*Records for this exercise*

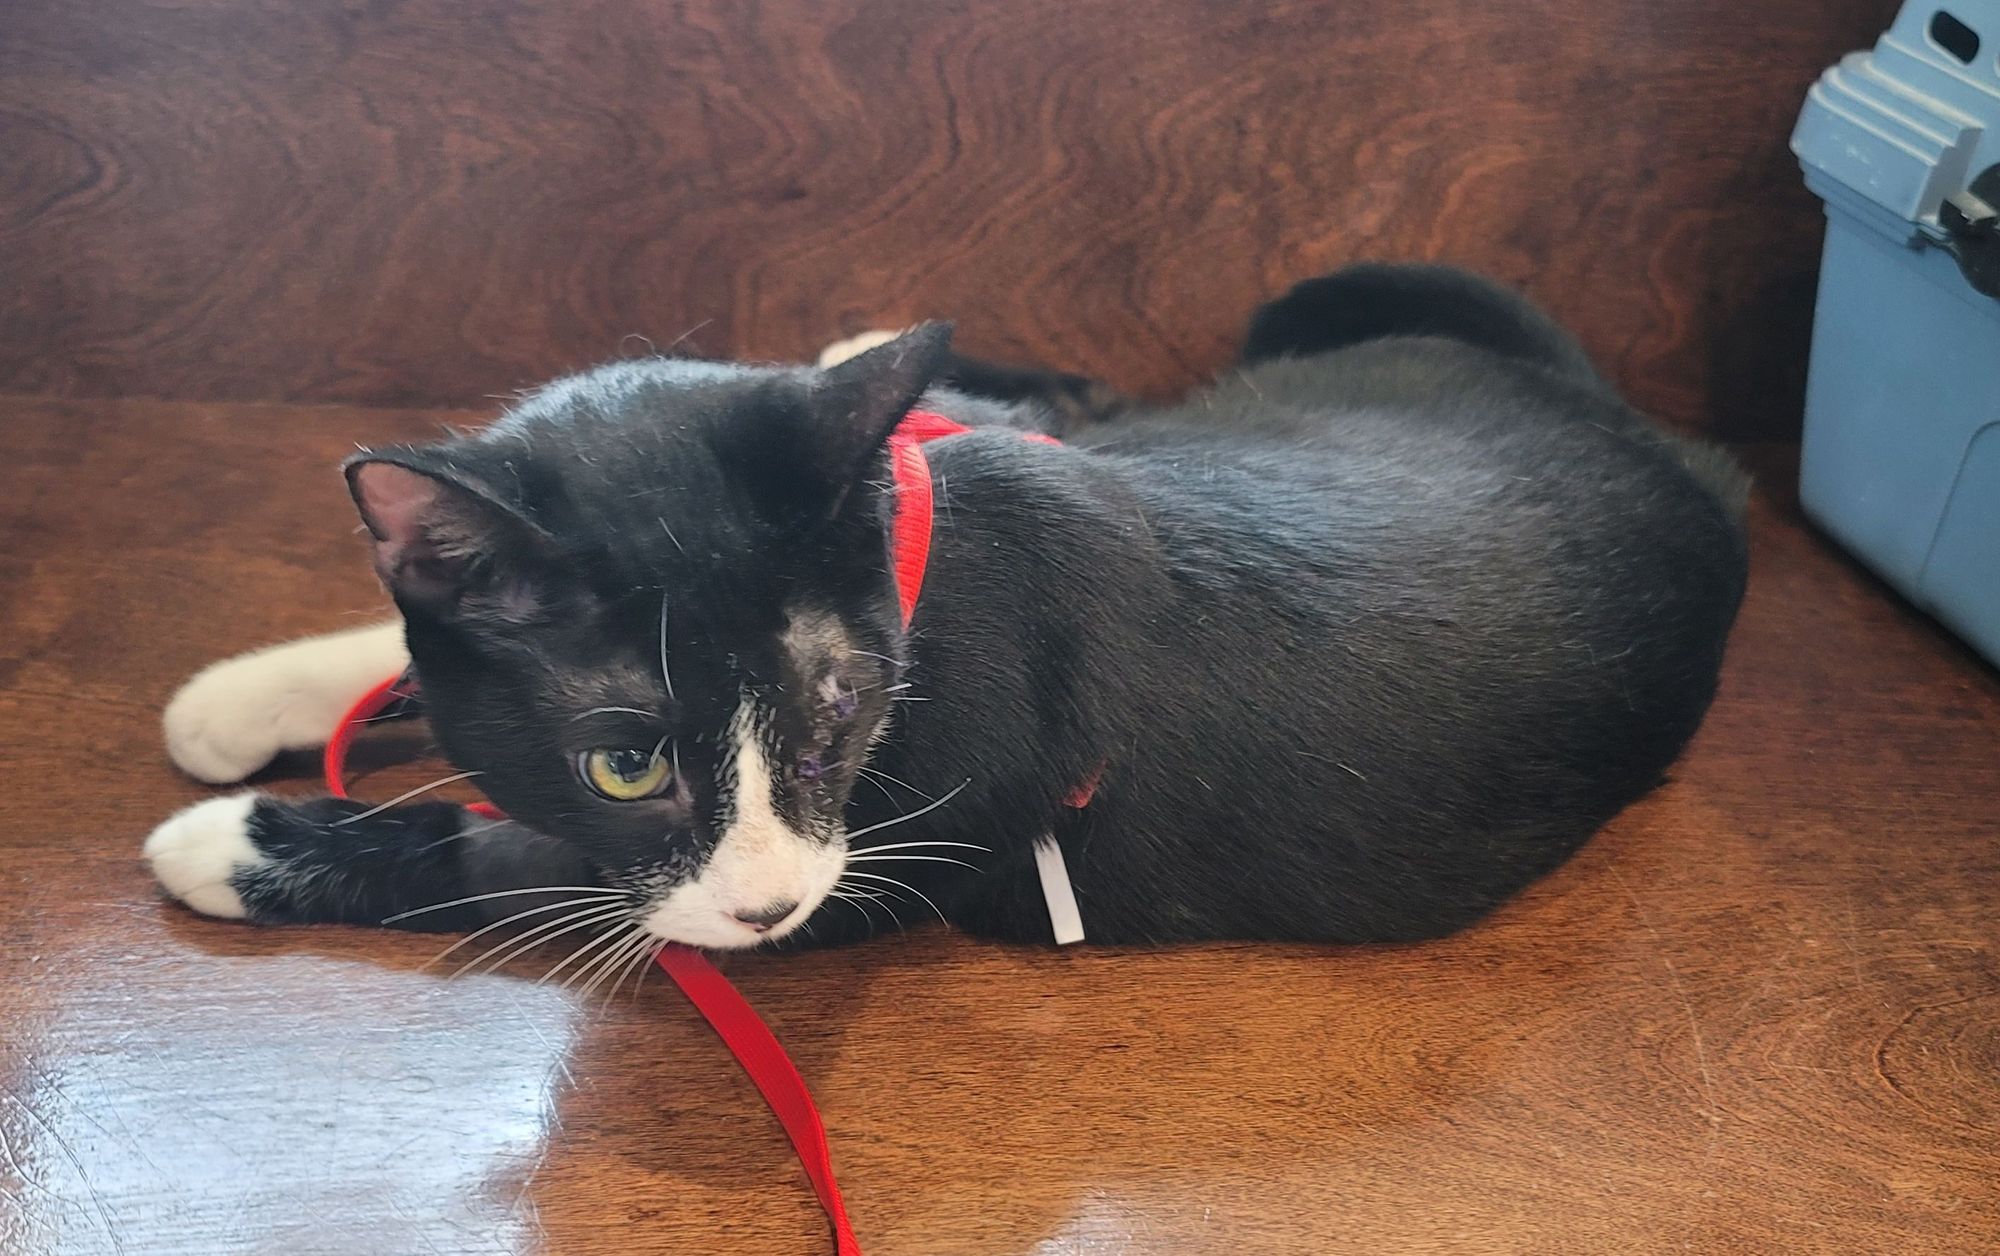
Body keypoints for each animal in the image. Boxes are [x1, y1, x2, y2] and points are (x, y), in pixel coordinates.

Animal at [145, 264, 1752, 952]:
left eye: (845, 710)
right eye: (629, 759)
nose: (768, 898)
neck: (922, 543)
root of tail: (1673, 451)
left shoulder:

*Exercise goal*
Return each line of the material exactly as written; exclude the pictures.

*Response below*
Body keypoints for each animal in the image. Boxes are [x1, y1, x2, y2] and points are (x, y), in pixel coordinates.

Animal at [145, 264, 1752, 952]:
left eye: (845, 710)
right eye: (629, 759)
nose: (768, 898)
neck: (922, 543)
root of tail: (1673, 451)
left shoulder:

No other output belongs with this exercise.